On Aug. 13, local NAACP President Nelson Linder filed a lawsuit against the city on behalf of Unconventional Austin, taking issue with that ballot language. In a press release, Linder faulted the city's language for not specifying that denying HOT revenues for Convention Center expansion could allow for more funding for "cultural, arts and other authorized tourism-related programs." Although UA's lawsuit was rejected by the Texas Supreme Court on Aug. 15, Linder quickly refiled it with the 3rd Court of Appeals in Austin. The Travis County Clerk's Office will begin printing ballots on Sept. 5, so the final language must be submitted before then.

While the HOT battle continues to heat up, the fight over the other citizen initiative on the ballot (Proposition A, also approved on Aug. 8) has cooled down significantly. On Monday, Fair Play Austin – the political action committee that took up the fight against the planned Major League Soccer stadium set to break ground in September at McKalla Place near the Domain – announced it would not campaign in support of the proposition. Chris Lippincott, a spokesperson for the group, emailed a brief statement to reporters that said, "In its current condition, passing Proposition A would do more harm than the good intended when we initially supported it. Given how far the ballot language has drifted from its original intent to give voters a say on whether the City should give away valuable land and waive property taxes, Fair Play Austin PAC will not undertake any effort to support the passage of Proposition A." Those two sentences could bring a hurried end to a political battle that has stretched over two years.

Curiously, the Fair Play statement does not assert how the Council-approved language deviates from the "original intent" of the petition drive, which originated with the now-defunct IndyAustin PAC before ending up with Fair Play, which is backed almost entirely by Austin Bold FC owner and Circuit of the Americas Chairman Bobby Epstein.

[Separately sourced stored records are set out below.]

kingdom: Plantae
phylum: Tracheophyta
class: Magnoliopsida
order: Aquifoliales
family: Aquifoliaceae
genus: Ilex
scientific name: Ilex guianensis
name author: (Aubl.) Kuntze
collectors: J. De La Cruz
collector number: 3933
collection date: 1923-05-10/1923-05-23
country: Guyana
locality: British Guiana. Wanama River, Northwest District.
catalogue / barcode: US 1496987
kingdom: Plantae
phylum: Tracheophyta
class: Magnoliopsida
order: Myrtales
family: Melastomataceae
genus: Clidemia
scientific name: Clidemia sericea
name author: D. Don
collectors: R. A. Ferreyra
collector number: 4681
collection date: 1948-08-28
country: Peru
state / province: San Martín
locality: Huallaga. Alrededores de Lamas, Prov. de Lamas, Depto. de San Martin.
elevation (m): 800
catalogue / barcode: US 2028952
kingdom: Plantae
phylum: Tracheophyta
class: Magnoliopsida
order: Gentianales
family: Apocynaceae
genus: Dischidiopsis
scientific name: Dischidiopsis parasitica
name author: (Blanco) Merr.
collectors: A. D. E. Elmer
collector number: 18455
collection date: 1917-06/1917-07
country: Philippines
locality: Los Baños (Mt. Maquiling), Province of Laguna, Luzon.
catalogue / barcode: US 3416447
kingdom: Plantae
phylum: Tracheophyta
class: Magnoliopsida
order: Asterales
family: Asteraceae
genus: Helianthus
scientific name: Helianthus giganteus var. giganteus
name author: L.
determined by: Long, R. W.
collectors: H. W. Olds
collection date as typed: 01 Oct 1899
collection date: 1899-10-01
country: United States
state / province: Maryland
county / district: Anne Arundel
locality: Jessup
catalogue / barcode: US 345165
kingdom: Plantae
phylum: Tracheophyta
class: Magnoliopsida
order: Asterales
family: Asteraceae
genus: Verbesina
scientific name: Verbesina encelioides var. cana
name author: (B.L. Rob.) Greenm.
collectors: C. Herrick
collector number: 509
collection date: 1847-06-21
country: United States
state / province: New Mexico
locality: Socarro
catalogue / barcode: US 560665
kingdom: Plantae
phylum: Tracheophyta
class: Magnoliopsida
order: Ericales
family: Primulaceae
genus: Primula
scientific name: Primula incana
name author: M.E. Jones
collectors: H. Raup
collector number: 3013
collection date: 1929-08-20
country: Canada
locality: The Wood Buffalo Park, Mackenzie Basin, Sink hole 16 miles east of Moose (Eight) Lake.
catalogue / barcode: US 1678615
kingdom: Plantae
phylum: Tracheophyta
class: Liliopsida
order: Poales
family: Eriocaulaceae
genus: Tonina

Adding to the challenge for Prop A supporters, the opposition Austin United PAC, formed in July by MLS in Austin advocate Derek Ensign, commissioned attorney James Cousar of Thompson & Knight to analyze potential impacts if voters approved Prop A. The Cousar memo, reviewed by the Chronicle, offers a devastating assessment of both Prop A's legality and its impact on city venues and events far from McKalla Place.

Under Prop A, the "sale, lease, conveyance, mortgage, or alienation" of any city-owned land for use in a sports or entertainment capacity would require supermajority approval by Council and approval by Austin voters. Moreover, the proposed ordinance would require potential owners or lessees of city land to meet other criteria the memo deems "onerous," such as agreeing to forfeit tax-exempt status; making public "all agreements, documents, files, communications, and records" relating to the deal; and taking financial responsibility for "all off-site infrastructure costs and municipal services costs" stemming from the construction of the facility.

Though focused on the particulars of the deal involving Austin FC, the ordinance could apply to deals the city has already struck (excluding the Trail of Lights and Austin City Limits Music Festival, which are explicitly named as exceptions in the proposed ordinance). The memo concludes succinctly: "The result could be loss of entertainment and sports facilities that the citizens of Austin now use and enjoy or could enjoy, in the future."

Still, the pro-stadium side is preparing for a fight. Mark Littlefield, a local political consultant who worked to bring the MLS deal to Council, pointed out that the Fair Play PAC has not been dissolved. "We don't believe they're done," Littlefield told us, "and we're prepared to spend big money just in case."